Record set:
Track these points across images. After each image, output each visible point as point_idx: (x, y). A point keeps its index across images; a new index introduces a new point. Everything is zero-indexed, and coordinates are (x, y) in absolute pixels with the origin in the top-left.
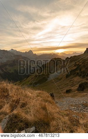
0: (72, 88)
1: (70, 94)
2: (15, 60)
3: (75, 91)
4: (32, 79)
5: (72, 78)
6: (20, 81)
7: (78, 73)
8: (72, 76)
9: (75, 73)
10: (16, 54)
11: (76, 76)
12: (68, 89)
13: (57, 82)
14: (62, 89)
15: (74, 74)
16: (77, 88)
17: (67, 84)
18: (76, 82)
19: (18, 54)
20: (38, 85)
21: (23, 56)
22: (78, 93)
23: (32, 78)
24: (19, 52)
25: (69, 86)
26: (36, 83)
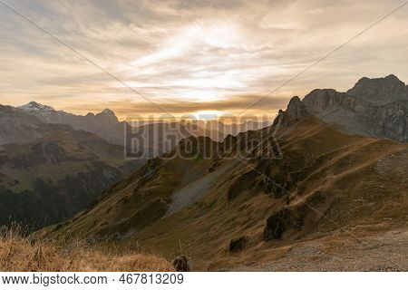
0: (249, 233)
1: (243, 256)
2: (40, 143)
3: (256, 243)
4: (111, 213)
5: (246, 200)
6: (55, 226)
7: (261, 183)
8: (245, 193)
9: (254, 184)
10: (49, 121)
11: (256, 193)
12: (236, 238)
13: (201, 218)
14: (216, 241)
15: (250, 187)
16: (261, 230)
17: (233, 220)
18: (256, 212)
19: (56, 122)
20: (131, 233)
21: (77, 128)
22: (267, 248)
23: (109, 210)
24: (62, 113)
25: (239, 228)
26: (124, 229)
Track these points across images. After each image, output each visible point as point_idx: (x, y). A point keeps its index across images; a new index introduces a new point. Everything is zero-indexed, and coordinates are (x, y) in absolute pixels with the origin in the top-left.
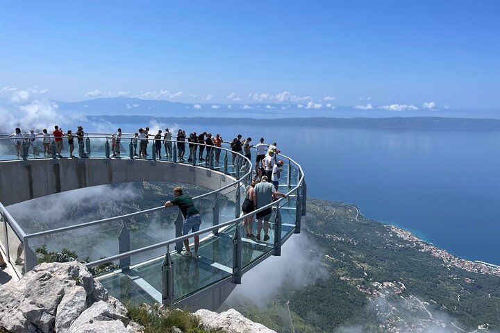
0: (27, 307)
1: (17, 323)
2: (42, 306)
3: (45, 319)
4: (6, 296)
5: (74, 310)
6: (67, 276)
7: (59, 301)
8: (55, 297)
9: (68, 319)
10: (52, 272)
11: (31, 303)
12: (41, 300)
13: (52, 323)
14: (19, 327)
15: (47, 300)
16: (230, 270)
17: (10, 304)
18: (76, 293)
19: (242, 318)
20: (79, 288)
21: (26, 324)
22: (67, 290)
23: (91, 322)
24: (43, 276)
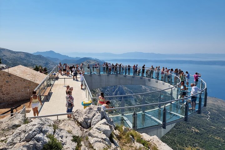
0: (84, 117)
1: (81, 121)
2: (88, 117)
3: (89, 121)
4: (80, 113)
5: (97, 120)
6: (97, 110)
7: (93, 116)
8: (92, 115)
9: (95, 122)
10: (93, 108)
11: (86, 116)
12: (89, 115)
13: (91, 122)
14: (82, 122)
15: (90, 115)
16: (161, 123)
17: (81, 115)
18: (98, 115)
19: (159, 140)
20: (99, 114)
21: (84, 121)
22: (96, 114)
23: (101, 124)
24: (90, 108)
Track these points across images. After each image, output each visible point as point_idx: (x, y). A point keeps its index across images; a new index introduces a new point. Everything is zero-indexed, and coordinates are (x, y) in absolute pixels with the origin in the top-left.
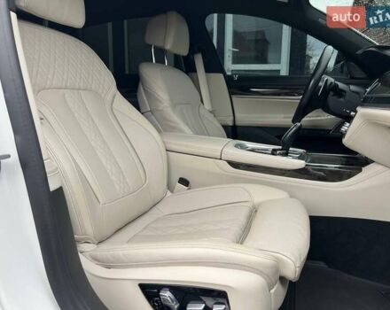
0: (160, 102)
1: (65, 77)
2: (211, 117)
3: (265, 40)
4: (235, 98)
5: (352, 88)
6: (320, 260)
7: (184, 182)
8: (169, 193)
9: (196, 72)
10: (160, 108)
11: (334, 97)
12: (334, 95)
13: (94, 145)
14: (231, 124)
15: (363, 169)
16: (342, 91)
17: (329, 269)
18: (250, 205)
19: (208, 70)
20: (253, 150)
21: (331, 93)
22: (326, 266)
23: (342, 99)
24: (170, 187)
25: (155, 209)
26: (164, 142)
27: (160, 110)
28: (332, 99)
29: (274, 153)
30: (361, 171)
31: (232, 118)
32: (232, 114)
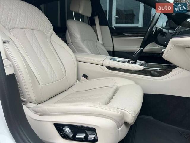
0: (76, 38)
1: (25, 23)
2: (102, 47)
3: (134, 14)
4: (114, 38)
5: (170, 31)
6: (150, 115)
7: (85, 76)
8: (78, 82)
9: (95, 25)
10: (76, 41)
11: (161, 36)
12: (160, 35)
13: (39, 56)
14: (112, 50)
15: (173, 70)
16: (165, 33)
17: (155, 120)
18: (115, 87)
19: (101, 24)
20: (119, 61)
21: (159, 34)
22: (153, 118)
23: (165, 37)
24: (78, 79)
25: (70, 89)
26: (76, 57)
27: (76, 42)
28: (159, 37)
29: (128, 62)
30: (171, 71)
31: (112, 47)
32: (112, 46)
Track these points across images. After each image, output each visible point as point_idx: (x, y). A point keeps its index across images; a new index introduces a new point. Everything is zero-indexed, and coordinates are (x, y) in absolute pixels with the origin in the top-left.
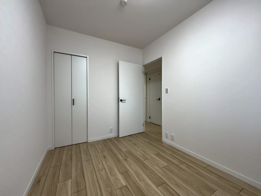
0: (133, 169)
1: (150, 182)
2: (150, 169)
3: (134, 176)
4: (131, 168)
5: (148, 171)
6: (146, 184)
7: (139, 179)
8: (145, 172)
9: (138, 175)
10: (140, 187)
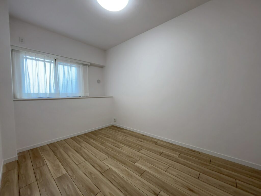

Problem description:
Please transcribe exactly the lines from the one that contains "19: (242, 318)" through the closing line of the entries, with no pictures.

Solution for this problem:
19: (242, 318)
20: (79, 288)
21: (26, 324)
22: (67, 290)
23: (91, 322)
24: (43, 276)
0: (84, 117)
1: (81, 121)
2: (88, 117)
3: (89, 121)
4: (80, 113)
5: (97, 120)
6: (97, 110)
7: (93, 116)
8: (92, 115)
9: (95, 122)
10: (93, 108)
11: (86, 116)
12: (89, 115)
13: (91, 122)
14: (82, 122)
15: (90, 115)
16: (161, 123)
17: (81, 115)
18: (98, 115)
19: (159, 140)
20: (99, 114)
21: (84, 121)
22: (96, 114)
23: (101, 124)
24: (90, 108)
Track these points across images. After each image, output each visible point as point_idx: (x, y). A point keeps its index across images; a new index introduces a new point. Everything is zero-indexed, and coordinates are (x, y) in absolute pixels with the origin in the top-left.
0: (160, 102)
1: (65, 77)
2: (211, 117)
3: (265, 40)
4: (235, 98)
5: (352, 88)
6: (320, 260)
7: (184, 182)
8: (169, 193)
9: (196, 72)
10: (160, 108)
11: (334, 97)
12: (334, 95)
13: (94, 145)
14: (231, 124)
15: (363, 169)
16: (342, 91)
17: (329, 269)
18: (250, 205)
19: (208, 70)
20: (253, 150)
21: (331, 93)
22: (326, 266)
23: (342, 99)
24: (170, 187)
25: (155, 209)
26: (164, 142)
27: (160, 110)
28: (332, 99)
29: (274, 153)
30: (361, 171)
31: (232, 118)
32: (232, 114)
0: (76, 38)
1: (25, 23)
2: (102, 47)
3: (134, 14)
4: (114, 38)
5: (170, 31)
6: (150, 115)
7: (85, 76)
8: (78, 82)
9: (95, 25)
10: (76, 41)
11: (161, 36)
12: (160, 35)
13: (39, 56)
14: (112, 50)
15: (173, 70)
16: (165, 33)
17: (155, 120)
18: (115, 87)
19: (101, 24)
20: (119, 61)
21: (159, 34)
22: (153, 118)
23: (165, 37)
24: (78, 79)
25: (70, 89)
26: (76, 57)
27: (76, 42)
28: (159, 37)
29: (128, 62)
30: (171, 71)
31: (112, 47)
32: (112, 46)
Track these points across images. After each image, output each visible point as point_idx: (x, y). A point keeps its index across images; a new index introduces a new point. Everything is zero-indexed, and coordinates are (x, y) in absolute pixels with the origin in the top-left.
0: (133, 169)
1: (150, 182)
2: (150, 169)
3: (134, 176)
4: (131, 168)
5: (148, 171)
6: (146, 184)
7: (139, 179)
8: (145, 172)
9: (138, 175)
10: (140, 187)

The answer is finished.